Task instructions:
1. Answer these questions using the worked solution on the area enclosed by a curve:
(a) What is the equation for x?
(b) What identity is labeled (I1)?
(c) What equation is labeled equation (3)?
2. Write the next part of the worked solution on the area enclosed by the curve x = 3 cos t, y = 2 sin t, continuing from its last line.

Provided text:
--*--
For the given problem we are given to find the area enclosed by the curve $x=3\cos t$ and $y=2\sin t$.
Let us consider given 2 equations as equation (1) and equation (2).
$x=3\cos t....................\left( 1 \right)$
$y=2\sin t...................\left( 2 \right)$
As we know the identity ${{\cos }^{2}}t+{{\sin }^{2}}t=1$. So let us consider the identity as (I1).
${{\cos }^{2}}t+{{\sin }^{2}}t=1...........\left( I1 \right)$
Let us find the value of $\cos t$ and $\sin t$ from equation (2) and equation (1) respectively.
From equation (1) and equation (2), we get
$\dfrac{x}{3}=\cos t$ and $\dfrac{y}{2}=\sin t$.
Let us substitute the above values in identity (I1), we get
$\Rightarrow {{\left( \dfrac{x}{3} \right)}^{2}}+{{\left( \dfrac{y}{2} \right)}^{2}}=1$
Let us consider the above equation as equation (3).
--*--
Information provided:
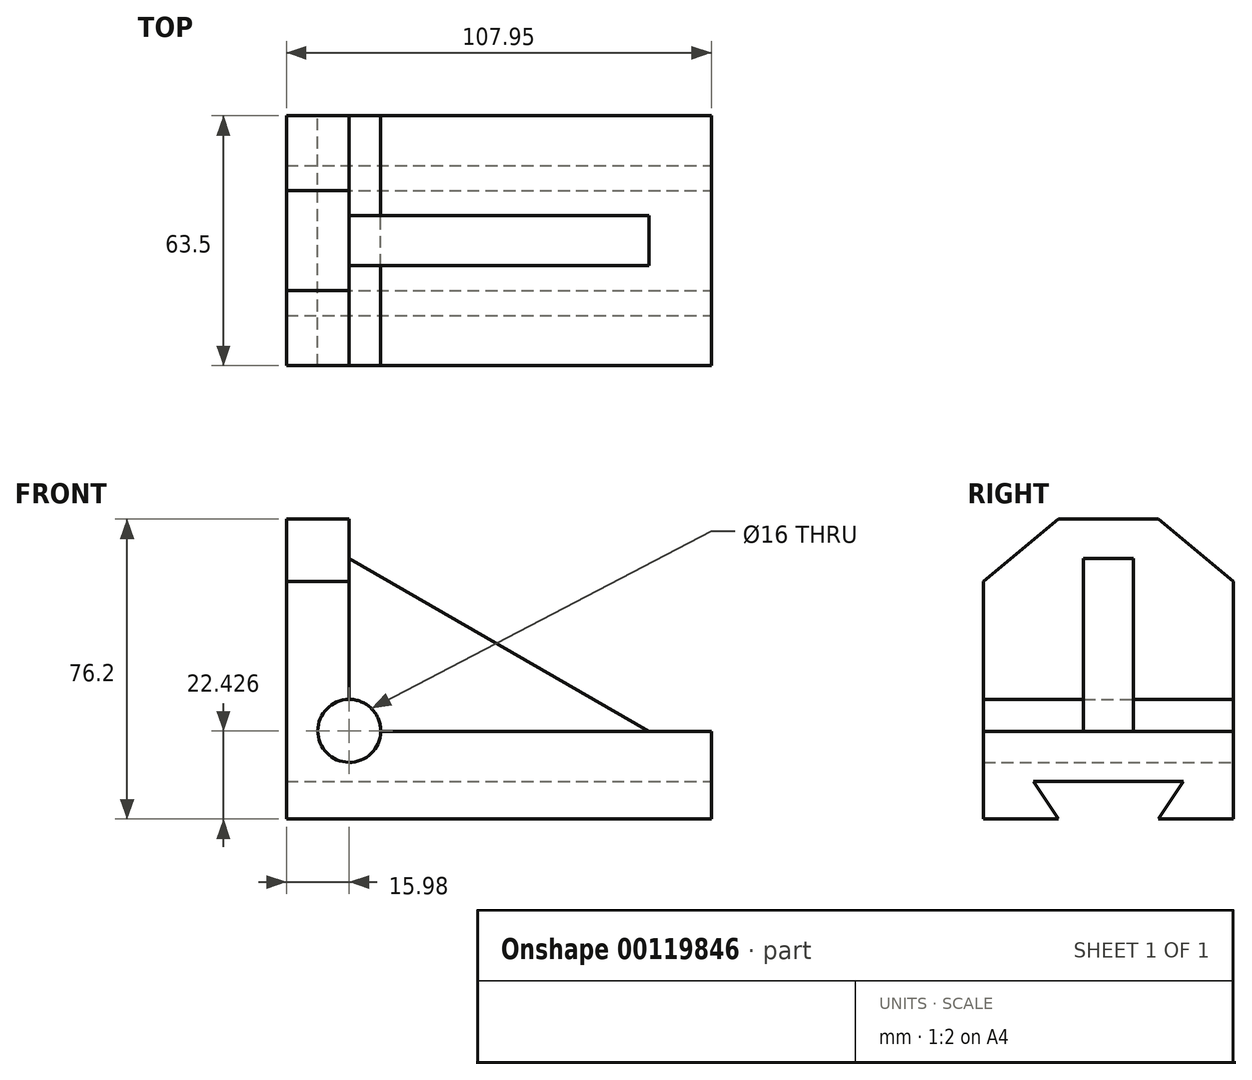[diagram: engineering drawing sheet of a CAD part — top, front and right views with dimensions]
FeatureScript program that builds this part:
annotation { "Feature Type Name" : "Feature", "Feature Type Description" : "" }
export const myFeature = defineFeature(function(context is Context, id is Id, definition is map)
    precondition{}
    {
        {
            var Q0;
            Q0=qCreatedBy(makeId("Front.planeOp"),FACE);
            var sketch = newSketch(context, id + "F0", { "sketchPlane" : qUnion([Q0])});
            skLineSegment(sketch, "E0", {"start": v(0, 0) * mm, "end": v(107.95, 0) * mm});
            skLineSegment(sketch, "E1", {"start": v(107.95, 0) * mm, "end": v(107.95, 22.23) * mm});
            skLineSegment(sketch, "E2", {"start": v(107.95, 22.23) * mm, "end": v(15.88, 22.23) * mm});
            skLineSegment(sketch, "E3", {"start": v(15.88, 22.22) * mm, "end": v(15.88, 76.2) * mm});
            skLineSegment(sketch, "E4", {"start": v(15.88, 76.2) * mm, "end": v(0, 76.2) * mm});
            skLineSegment(sketch, "E5", {"start": v(0, 76.2) * mm, "end": v(0, 0) * mm});
            skSolve(sketch);
        }
        {
            var Q0;
            Q0=makeQuery(id+"F0.imprint","IMPRINT",FACE,{"disambiguationData":[TD([[makeQuery(id+"F0.imprint","IMPRINT",EDGE,{"derivedFrom":sQuery(id+"F0.wireOp",EDGE,"E0")}),1.0]])]});
            extrude(context, id + "F1", {"entities" : qUnion([Q0]), "endBound" : BoundingType.SYMMETRIC, "depth" : 63.5 * mm});
        }
        {
            var Q0;
            Q0=makeQuery(id+"F1.opExtrude","SWEPT_FACE",FACE,{"disambiguationData":[OSD([sQuery(id+"F0.wireOp",EDGE,"E1")])]});
            var sketch = newSketch(context, id + "F2", { "sketchPlane" : qUnion([Q0])});
            skLineSegment(sketch, "E6", {"start": v(12.7, 0) * mm, "end": v(19.05, 9.52) * mm});
            skLineSegment(sketch, "E7", {"start": v(19.05, 9.52) * mm, "end": v(-19.05, 9.52) * mm});
            skLineSegment(sketch, "E8", {"start": v(-19.05, 9.52) * mm, "end": v(-12.7, 0) * mm});
            skLineSegment(sketch, "E9", {"start": v(-12.7, 0) * mm, "end": v(12.7, 0) * mm});
            skSolve(sketch);
        }
        {
            var Q0;
            Q0=makeQuery(id+"F2.imprint","IMPRINT",FACE,{"disambiguationData":[TD([[makeQuery(id+"F2.imprint","IMPRINT",EDGE,{"derivedFrom":sQuery(id+"F2.wireOp",EDGE,"E6")}),1.0]])]});
            extrude(context, id + "F3", {"entities" : qUnion([Q0]), "operationType" : NewBodyOperationType.REMOVE, "endBound" : BoundingType.THROUGH_ALL, "oppositeDirection" : true, "depth" : 25.4 * mm});
        }
        {
            var Q0;
            Q0=qCreatedBy(makeId("Front.planeOp"),FACE);
            var sketch = newSketch(context, id + "F4", { "sketchPlane" : qUnion([Q0])});
            skLineSegment(sketch, "E10", {"start": v(15.87, 66.22) * mm, "end": v(15.88, 22.22) * mm});
            skLineSegment(sketch, "E11", {"start": v(15.88, 22.22) * mm, "end": v(92.08, 22.23) * mm});
            skLineSegment(sketch, "E12", {"start": v(92.08, 22.23) * mm, "end": v(15.88, 66.22) * mm});
            skSolve(sketch);
        }
        {
            var Q0;
            Q0=makeQuery(id+"F4.imprint","IMPRINT",FACE,{"disambiguationData":[TD([[makeQuery(id+"F4.imprint","IMPRINT",EDGE,{"derivedFrom":sQuery(id+"F4.wireOp",EDGE,"E10")}),1.0]])]});
            extrude(context, id + "F5", {"entities" : qUnion([Q0]), "operationType" : NewBodyOperationType.ADD, "endBound" : BoundingType.SYMMETRIC, "depth" : 12.7 * mm});
        }
        {
            var Q0;
            Q0=makeQuery(id+"F1.opExtrude","SWEPT_FACE",FACE,{"disambiguationData":[OSD([sQuery(id+"F0.wireOp",EDGE,"E5")])]});
            var sketch = newSketch(context, id + "F6", { "sketchPlane" : qUnion([Q0])});
            skLineSegment(sketch, "E13", {"start": v(-12.7, 76.2) * mm, "end": v(-31.75, 76.2) * mm});
            skLineSegment(sketch, "E14", {"start": v(-31.75, 76.2) * mm, "end": v(-31.75, 60.33) * mm});
            skLineSegment(sketch, "E15", {"start": v(-31.75, 60.33) * mm, "end": v(-12.7, 76.2) * mm});
            skLineSegment(sketch, "E16.MirrorCS", {"start": v(12.7, 76.2) * mm, "end": v(31.75, 76.2) * mm});
            skLineSegment(sketch, "E17.MirrorCS", {"start": v(31.75, 76.2) * mm, "end": v(31.75, 60.33) * mm});
            skLineSegment(sketch, "E18.MirrorCS", {"start": v(31.75, 60.33) * mm, "end": v(12.7, 76.2) * mm});
            skSolve(sketch);
        }
        {
            var Q0;
            Q0 = qSketchRegion(id + "F6", true);
            extrude(context, id + "F7", {"entities" : qUnion([Q0]), "operationType" : NewBodyOperationType.REMOVE, "endBound" : BoundingType.SYMMETRIC, "oppositeDirection" : true, "depth" : 76.2 * mm});
        }
        {
            var Q0;
            Q0 = qSketchRegion(id + "F6", true);
            extrude(context, id + "F8", {"entities" : qUnion([Q0]), "operationType" : NewBodyOperationType.REMOVE, "oppositeDirection" : true, "depth" : 25.4 * mm});
        }
        {
            var Q0;
            Q0=qCreatedBy(makeId("Front.planeOp"),FACE);
            var sketch = newSketch(context, id + "F9", { "sketchPlane" : qUnion([Q0])});
            skCircle(sketch, "E19", {"center": v(15.98, 22.43) * mm, "radius": 8 * mm});
            skSolve(sketch);
        }
        {
            var Q0;
            Q0 = qSketchRegion(id + "F9", true);
            extrude(context, id + "F10", {"entities" : qUnion([Q0]), "operationType" : NewBodyOperationType.REMOVE, "endBound" : BoundingType.SYMMETRIC, "depth" : 254 * mm});
        }
    });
--*--
Answers to the tasks:
1.
(a) x = 3 cos t
(b) cos²t + sin²t = 1
(c) (x/3)² + (y/2)² = 1

2.
$\Rightarrow {{\left( \dfrac{x}{3} \right)}^{2}}+{{\left( \dfrac{y}{2} \right)}^{2}}=1.......................\left( 3 \right)$
Let us plot the graph for the above equation

As we know the equation of eclipse is in the form $\dfrac{{{x}^{2}}}{{{a}^{2}}}+\dfrac{{{y}^{2}}}{{{b}^{2}}}=1$. So, as we know that the graph is symmetrically partitioned by 4 parts. Therefore, by finding the one part we can find the total area of the graph.
$\Rightarrow \text{Area=4}\text{.Area of OAB}$
$=4\int\limits_{0}^{3}{ydx}$
Let us consider the above equation as equation (4).
$A=4\int\limits_{0}^{3}{ydx}...................\left( 4 \right)$
Therefore, from the equation (1) we get
$\Rightarrow y=\left( \dfrac{2}{3}\sqrt{\left( 9-{{x}^{2}} \right)} \right)$
Let us substitute the above value in equation (4) we get,
$\Rightarrow A=4\int\limits_{0}^{3}{\left( \dfrac{2}{3}\sqrt{\left( 9-{{x}^{2}} \right)} \right)dx}$
$\Rightarrow A=\dfrac{8}{3}\int\limits_{0}^{3}{\left( \sqrt{\left( {{3}^{2}}-{{x}^{2}} \right)} \right)dx}$
Let us consider above equation as equation (5).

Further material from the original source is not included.